(Version comparison data)
-.-.-

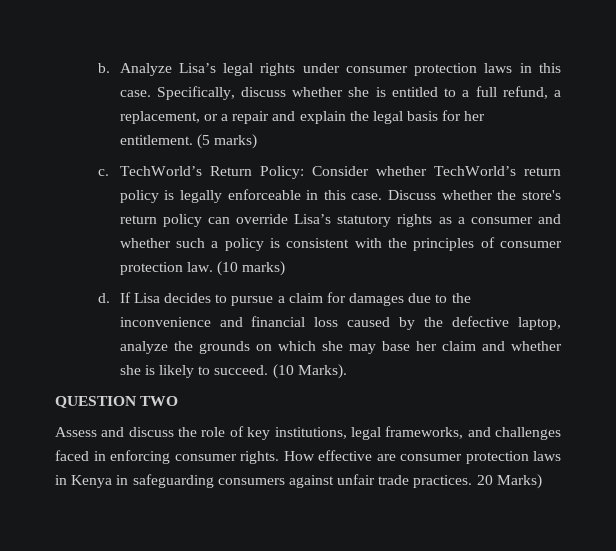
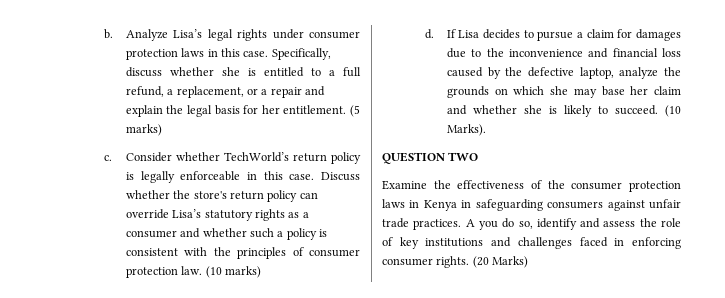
[119,166,304,179] TechWorld’s Return Policy: -> (113, 158) none
[55,426,561,440] [55,450,396,464] Assess and discuss the role of key institutions, legal frameworks, and challenges faced in enforcing consumer rights. How effective are -> [382,180,565,190] Examine the effectiveness of the
[476,475,493,485] 20 -> [465,218,681,230] [382,237,681,249] [382,256,489,268] A you do so, identify and assess the role of key institutions and challenges faced in enforcing consumer rights. (20

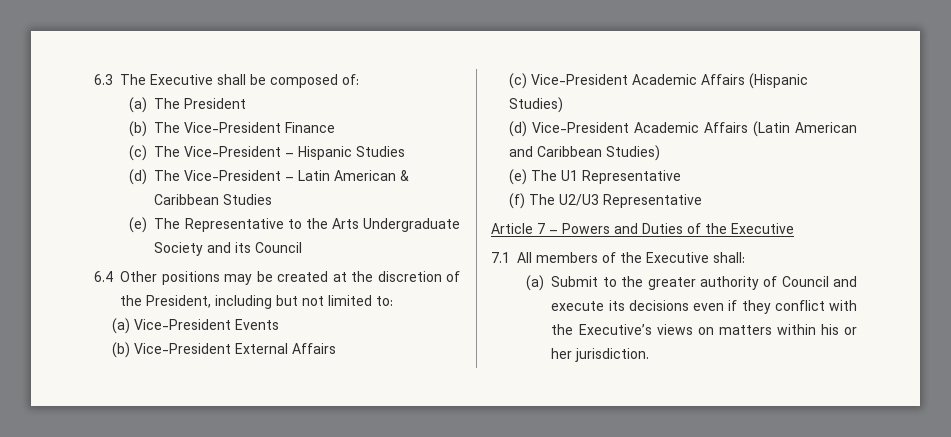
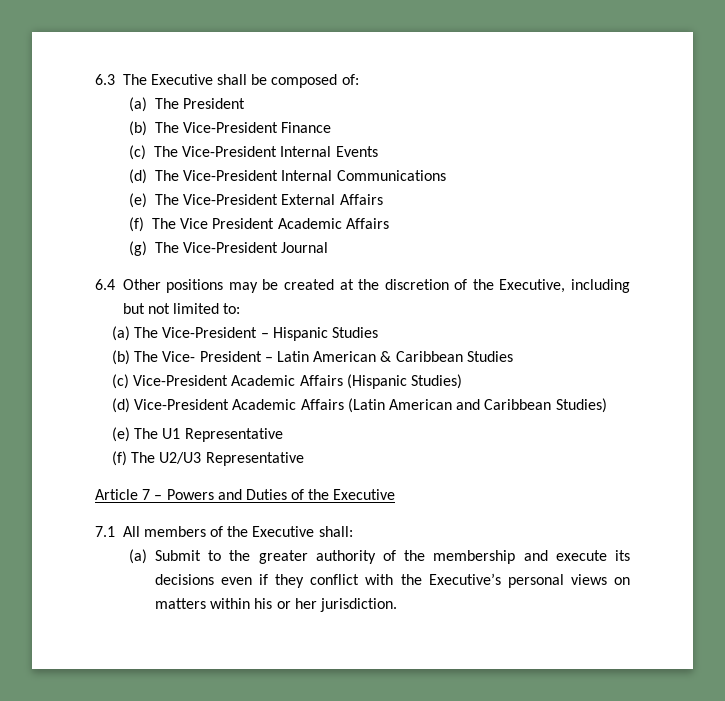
[285,146,406,160] – Hispanic Studies -> [280,146,378,157] Internal Events
[285,170,410,181] [154,194,273,205] [129,217,461,233] [154,242,303,256] – Latin American & Caribbean Studies // (e) The Representative to the Arts Undergraduate Society and its Council -> [281,170,446,181] [129,193,383,208] [129,217,389,232] [129,241,329,256] Internal Communications // (e) The Vice-President External Affairs // (f) The Vice President Academic Affairs // (g) The Vice-President Journal
[146,295,211,308] President, -> [499,279,566,293] Executive,
[133,319,279,330] [111,342,336,358] Vice-President Events // (b) Vice-President External Affairs -> [134,327,379,341] [112,350,513,365] The Vice-President – Hispanic Studies // (b) The Vice- President – Latin American & Caribbean Studies
[781,276,829,287] Council -> [404,550,516,564] the membership
(652, 329) none -> [507,574,564,588] personal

-.-.-

Reproduce verbatim, and only, the lines starting at the one that contains "[476,475,493,485] 20 ->" and ending with the final line of the records; leave out the pictures.

[476,475,493,485] 20 -> [465,218,681,230] [382,237,681,249] [382,256,489,268] A you do so, identify and assess the role of key institutions and challenges faced in enforcing consumer rights. (20

[285,146,406,160] – Hispanic Studies -> [280,146,378,157] Internal Events
[285,170,410,181] [154,194,273,205] [129,217,461,233] [154,242,303,256] – Latin American & Caribbean Studies // (e) The Representative to the Arts Undergraduate Society and its Council -> [281,170,446,181] [129,193,383,208] [129,217,389,232] [129,241,329,256] Internal Communications // (e) The Vice-President External Affairs // (f) The Vice President Academic Affairs // (g) The Vice-President Journal
[146,295,211,308] President, -> [499,279,566,293] Executive,
[133,319,279,330] [111,342,336,358] Vice-President Events // (b) Vice-President External Affairs -> [134,327,379,341] [112,350,513,365] The Vice-President – Hispanic Studies // (b) The Vice- President – Latin American & Caribbean Studies
[781,276,829,287] Council -> [404,550,516,564] the membership
(652, 329) none -> [507,574,564,588] personal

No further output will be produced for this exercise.